> **Textabschnitt**
--
Freizeitnutzung und Landwirtschaft – eine sensible Koexistenz
In einer Zeit, in der die Beliebtheit von Outdoor-Aktivitäten wie etwa Mountainbiken und Wandern stetig zunimmt, wird es immer wichtiger, eine Balance zwischen den Interessen von Freizeitnutzerinnen und Freizeitnutzern und Landwirtinnen und Landwirten zu finden. Die steigende Anzahl von Menschen, die ihre Freizeit in ländlichen Gebieten verbringen wollen, führt unweigerlich zu Interessenkonflikten. Besonders seit dem Beginn der Coronapandemie kann das vermehrt beobachtet werden. Es braucht daher sowohl den gegenseitigen Respekt als auch die Einhaltung der rechtlichen Rahmenbedingungen.
Bäuerinnen und Bauern bewirtschaften ihre Wiesen, Felder und Wälder nach hohen ökologischen Standards und im Sinne der Kreislaufwirtschaft. 84 Prozent aller bäuerlichen Familienbetriebe in Oberösterreich – die einen Mehrfachantrag stellen – nehmen am Österreichischen Umwelt-Programm (ÖPUL) teil.
„Die zunehmende Freizeitnutzung führt jedoch oftmals zu unbeabsichtigten Störungen, die sowohl die Tierwelt, wie auch weidende Nutztiere und landwirtschaftliche Aktivitäten beeinträchtigen. Daher ist es entscheidend, auf die rechtlichen Gegebenheiten hinzuweisen und Freizeitsportlerinnen und Freizeitsportlern deren Pflichten zu verdeutlichen. Nur so kann es gelingen, das gegenseitige Verständnis zu fördern“, erklärt OÖ Bauernbund-Landesobfrau LRin Michaela Langer-Weninger.
Landwirt und Bauernbund-Obmann von St. Magdalena/Linz Manfred Pargfrieder führt gemeinsam mit seiner Frau Astrid einen Rindermastbetrieb. Ein weiteres betriebliches Standbein ist die Forstwirtschaft. Er ist, wie viele seiner Nachbarn ein betroffener des Ansturms an Freizeitnutzern.
„Mein Betrieb befindet sich auf Linzer Stadtgebiet. Aber nicht nur wir, sondern auch meine Nachbarinnen und Nachbarn haben mit Freizeitsportlerinnen und Freizeitsportlern zu tun, die sich nicht an die Regeln halten und glauben, dass ihnen alles gehört. Sie fahren unerlaubt im Wald und auf der Wiese. Und auch Wanderer gehen immer wieder querfeldein über Wiesen und Felder. Außerdem versperren mir immer wieder parkende Autos die Zufahrt zu meinen Grundstücken. Dadurch werde ich an meiner Arbeit gehindert. Viele können nicht zwischen Mein und Dein unterscheiden. Ihnen würde es ja auch sicherlich nicht recht sein, wenn ich einfach so durch ihren Garten gehen würde“, zeigt sich Pargfrieder verwundert und ergänzt: „Wichtig ist, dass man mit den Leuten redet und sie auf ihr Fehlverhalten hinweist. Das gelingt in den meisten Fällen gut – manchmal erntet man aber auch Unverständnis und Spott.“
„Viele Leute denken bei ihrem Verhalten zu wenig nach, da sie kaum bis keinen Bezug mehr zur Landwirtschaft haben. Das Wissen um die heimische Landwirtschaft ist über jede Generation hinweg weniger geworden. Nicht nur Stadtrandbauern wie Manfred Pargfrieder sind mit diesen Themen konfrontiert, sondern vor allem auch bäuerliche Familienbetriebe in Tourismusregionen. Mittlerweile ist aber das gesamte Bundesland betroffen“, so OÖ Bauernbund-Direktor Ing. Wolfgang Wallner.
--
> **Ziel der Übung**
Wie setzen Sie den Text über Freizeitnutzung und Landwirtschaft im Anschluss an seinen letzten Satz fort? Die nachstehenden Zeilen werden hierfür nicht benötigt.

> **Datenauszüge**
--
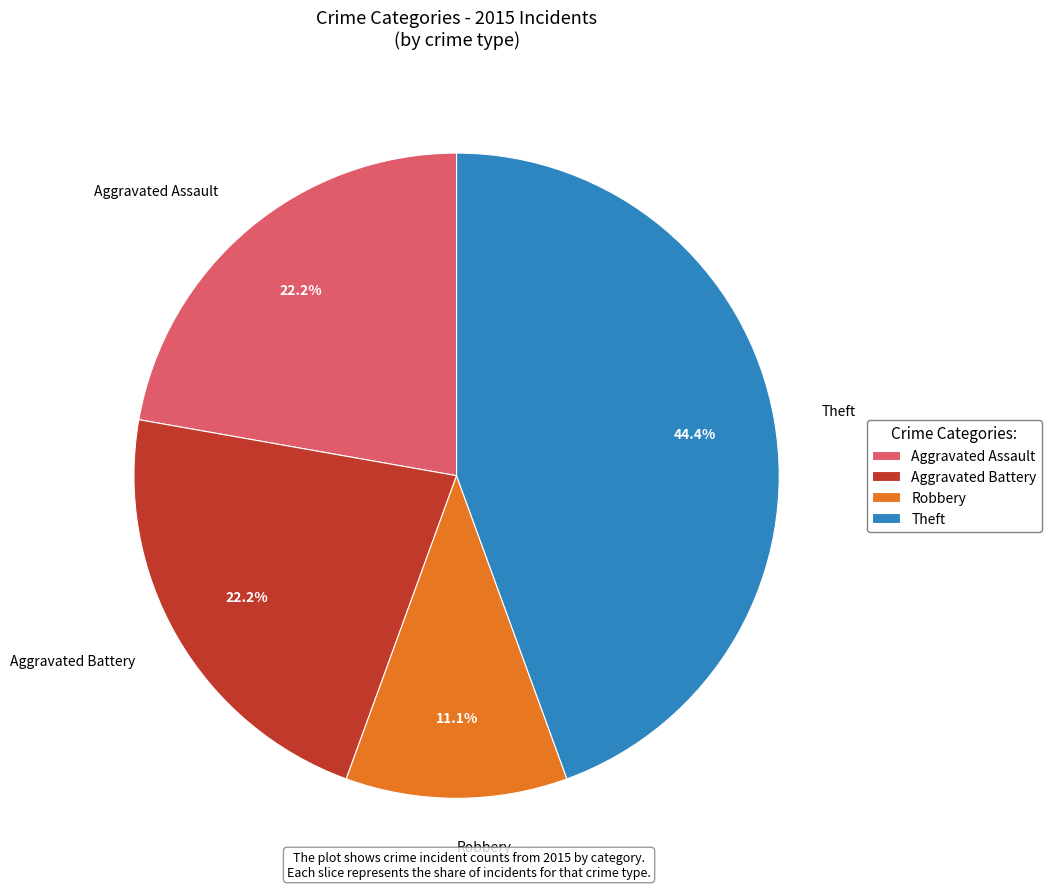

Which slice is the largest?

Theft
--
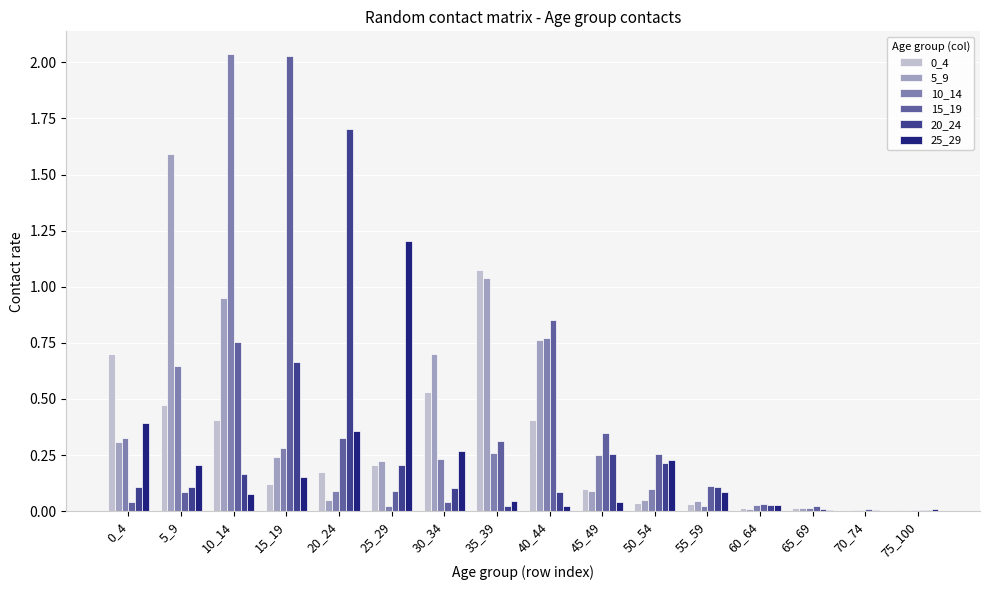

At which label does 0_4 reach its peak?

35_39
--
> **Antwort zur Aufgabe**
Aufklärungsarbeit – OÖ Bauernbund
Viele Apps für Mountainbiker und Wanderer bieten die Möglichkeiten befahrene oder begangene Routen hochzuladen, und so für die nachfolgenden Benutzer sichtbar zu machen. Diese können dann nicht mehr unterscheiden, ob es sich um einen offiziellen Mountainbike- oder Wanderweg handelt. Der OÖ Bauernbund nimmt sich seit vielen Jahren dieses Themas an. Mit der Informationstafel „Bitte nicht betreten oder befahren“, die im Bauernbund-Shop auf der Website erhältlich ist, will der OÖ Bauernbund auf diese Gegebenheiten aufmerksam machen.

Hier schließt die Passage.